Short-text automarking has traditionally been regarded as nigh-on impossible by the assessment community. Short-text occupies that difficult transition zone between ‘objective’ (e.g. multiple choice) methods that are relatively straightforward to mark, and long-text essay type questions that can be marked with reasonable accuracy using syntactical rules and semantic analysis. Whilst several teams have tried to build a production-capable short-text automarker, we appear to be the first to have succeeded.
We came to the project with two advantages other teams did not have. Firstly, ten years experience of real-world automated assessment. Secondly, a huge community of willing volunteers to test our prototypes and provide feedback. Here, in simplified form, are the problems we faced, and the solutions we found to them:
Student spelling ranges from dictionary-perfect to random-character-generator. Experienced teachers become expert at extracting the intended meaning from even the most tortured English.
Yacapaca does the same. We took the most brutally efficient autospell available and enhanced it with multiple specialist dictionaries covering subject vocabulary, current student-speak, stop words and more.
A human moderator, fundamentally, judges whether the student understands the subject of the question. Yacapaca uses artificial intelligence to emulate this process. Only emulate, mind you. Artificial Intelligence does not really work remotely like human intelligence.

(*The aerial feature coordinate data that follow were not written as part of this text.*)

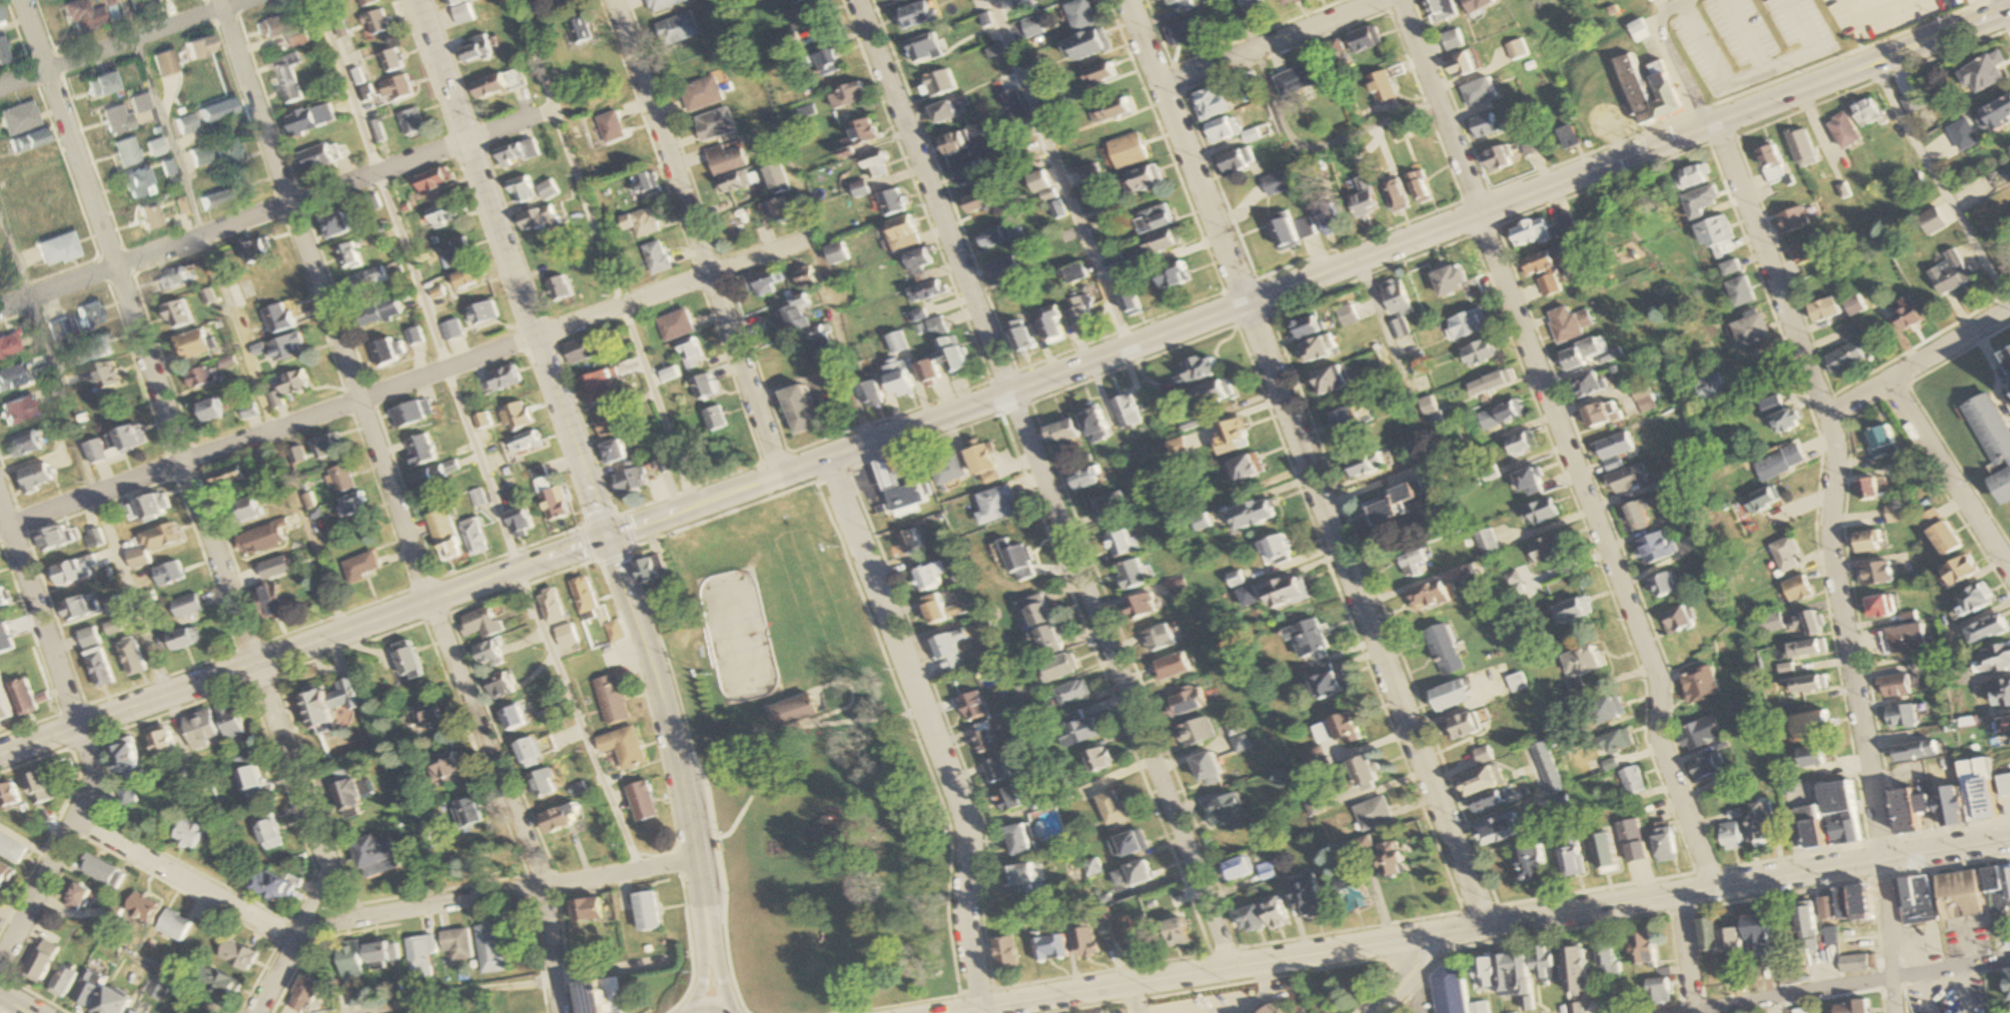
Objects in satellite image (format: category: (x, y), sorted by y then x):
road: (1879, 13)
road: (1751, 34)
road: (1145, 41)
road: (1274, 41)
road: (122, 43)
road: (1681, 57)
road: (1759, 73)
road: (1296, 141)
road: (1626, 155)
road: (1061, 173)
road: (1940, 185)
road: (1203, 191)
road: (276, 206)
road: (699, 236)
road: (603, 253)
road: (513, 269)
road: (1322, 292)
road: (829, 305)
road: (232, 315)
road: (1919, 362)
road: (405, 383)
road: (926, 420)
road: (474, 437)
road: (1567, 440)
road: (83, 453)
road: (1949, 475)
road: (1046, 483)
road: (398, 505)
road: (202, 509)
traffic signals: (609, 539)
road: (631, 547)
road: (1831, 558)
road: (1364, 612)
road: (303, 644)
road: (847, 683)
building: (792, 709)
road: (928, 728)
road: (84, 738)
road: (785, 742)
road: (676, 748)
park: (807, 767)
road: (704, 777)
road: (669, 785)
building: (721, 843)
road: (658, 857)
road: (1747, 880)
road: (341, 886)
road: (373, 913)
road: (1449, 932)
road: (1685, 952)
road: (1184, 974)
road: (1402, 979)
road: (1235, 983)
road: (1845, 988)
road: (184, 989)
road: (722, 990)
road: (712, 991)
road: (1961, 991)
road: (706, 992)
road: (34, 994)
road: (1926, 994)
road: (460, 996)
building: (601, 996)
road: (1132, 998)
road: (1240, 1001)
road: (18, 1002)
road: (904, 1005)
road: (1780, 1005)
road: (711, 1006)
road: (982, 1011)

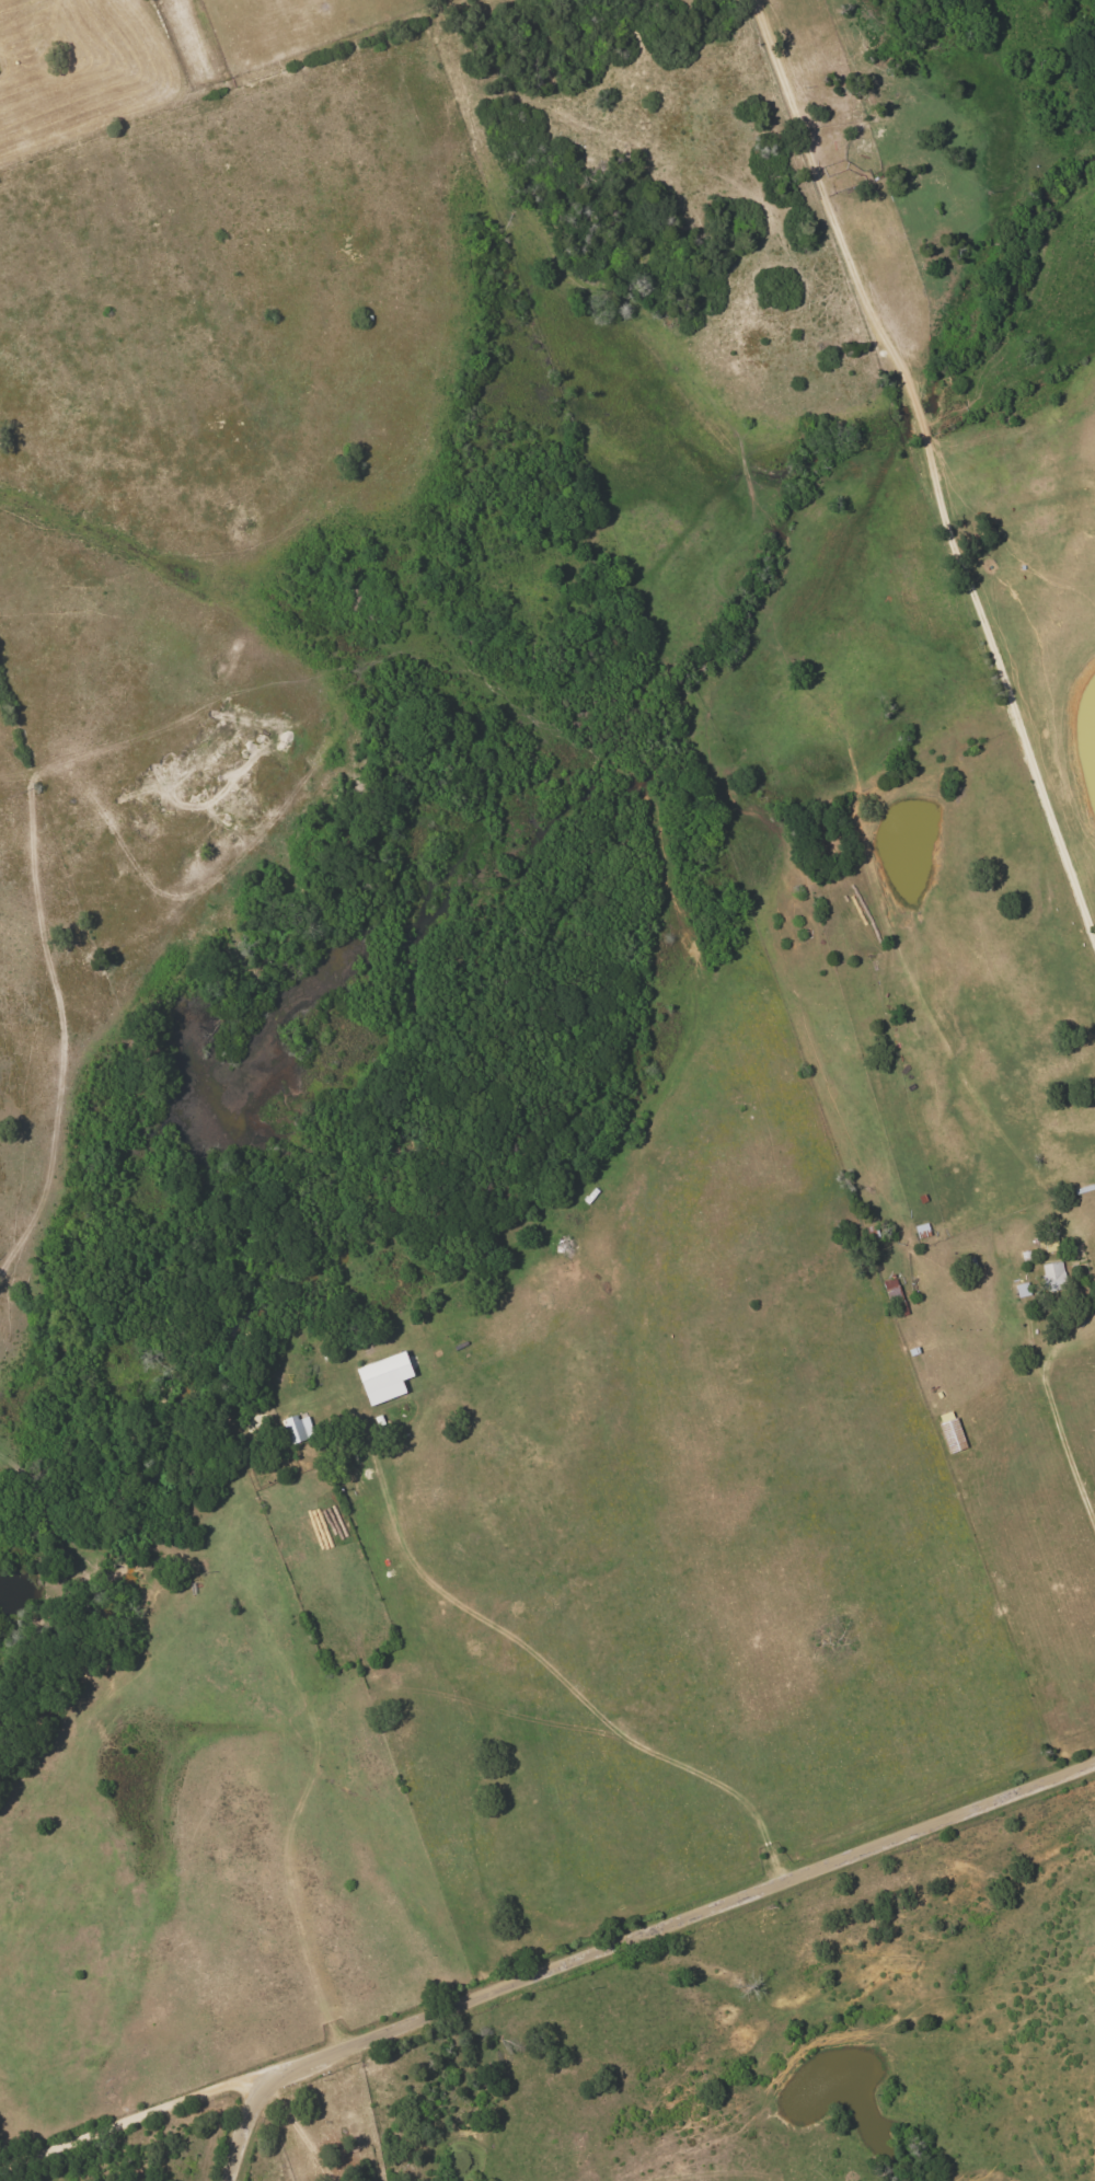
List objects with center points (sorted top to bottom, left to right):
road: (923, 475)
building: (1053, 1276)
building: (384, 1378)
building: (299, 1430)
road: (1066, 1454)
road: (630, 1937)
road: (134, 2114)
road: (310, 2130)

There are thousands of possible ways to express any given concept. There are thousands more possible ways to say something superficially-similar that actually indicates a complete lack of understanding. To build a scoring mechanism that can finish between the two, we had to devise a unique scripting language.
The first lesson from our beta-testers was that working across multiple schools required a much wider vocabulary than working within a single school. Even after a question is published, we follow a strict schedule of manually reviewing and updating the scoring rubrics.
Of course students need to understand how to improve. After each quiz, we show them the scoring rubrics so they are able to improve. Because of the large number of questions and the randomised approach, a student can expect to only occasionally meet the same question twice. Knowing that this is a possibility is one of the central motivations to pay attention to feedback.
Setting up and managing automarked short-text questions requires significant training and resources. For those reasons they will remain limited to our professionally-produced premium content. While that is not free, it works out a very great deal cheaper than paying a suitably-qualified person to do the marking. And if that person happens to be you, it frees you up to do more important tasks.